I had another one of those “I’m glad I’m here!” moments this morning. That’s what I say to myself – or to anyone who’s asking at the moment – when I see something on cable or network TV that I KNOW I’d be stuck fretting over when I was at CNN, even though I couldn’t care less. Today it was at 9am when I tuned in to Good Morning America and then MSNBC to get a sense of the news of the day. It was unanimous. The issue of the day: Is there a “relationship” (wink, wink!) with Madonna that is casing a divorce for Yankee Alex Rodriguez and his wife? That was followed up by Christie Brinkley’s tears and reports of her husband’s porn addiction at their divorce proceedings. These are the most important things in the world for us to be concerned with?

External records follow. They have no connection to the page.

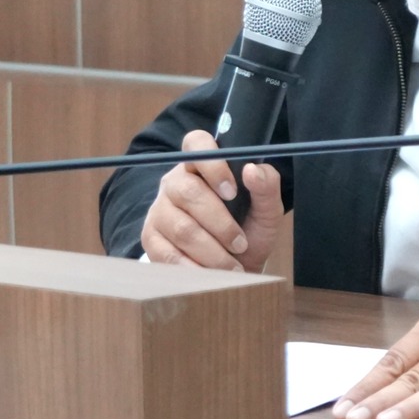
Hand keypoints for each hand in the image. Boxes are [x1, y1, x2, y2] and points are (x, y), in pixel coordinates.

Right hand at [140, 130, 282, 271]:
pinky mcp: (151, 238)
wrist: (232, 269)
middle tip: (241, 243)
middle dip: (221, 223)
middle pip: (188, 192)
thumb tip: (252, 170)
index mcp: (202, 165)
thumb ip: (267, 186)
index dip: (213, 165)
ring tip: (232, 266)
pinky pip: (167, 254)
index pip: (196, 143)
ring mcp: (159, 210)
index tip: (233, 191)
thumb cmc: (248, 230)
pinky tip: (210, 275)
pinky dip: (194, 268)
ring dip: (212, 252)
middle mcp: (175, 182)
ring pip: (181, 228)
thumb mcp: (266, 210)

It’s a fact of life in television news. Even though we’re at the real beginning of a historic Fall Presidential campaign and have two warfronts overseas chewing up our people and resources, we’re fed a steady diet of celebrity shock every time we turn on the tube. It won’t be long before we get to this season’s missing damsel story line, I’d be willing to bet. It always happens in the summers, when the nation takes it’s vacationing seriously. I suppose it’s our generation’s version of beach reading.

Is this because that’s what we tell the TV execs that’s what we want, or is it just what they’ve decided to serve up because it’s cheap and easy to do? You tell me.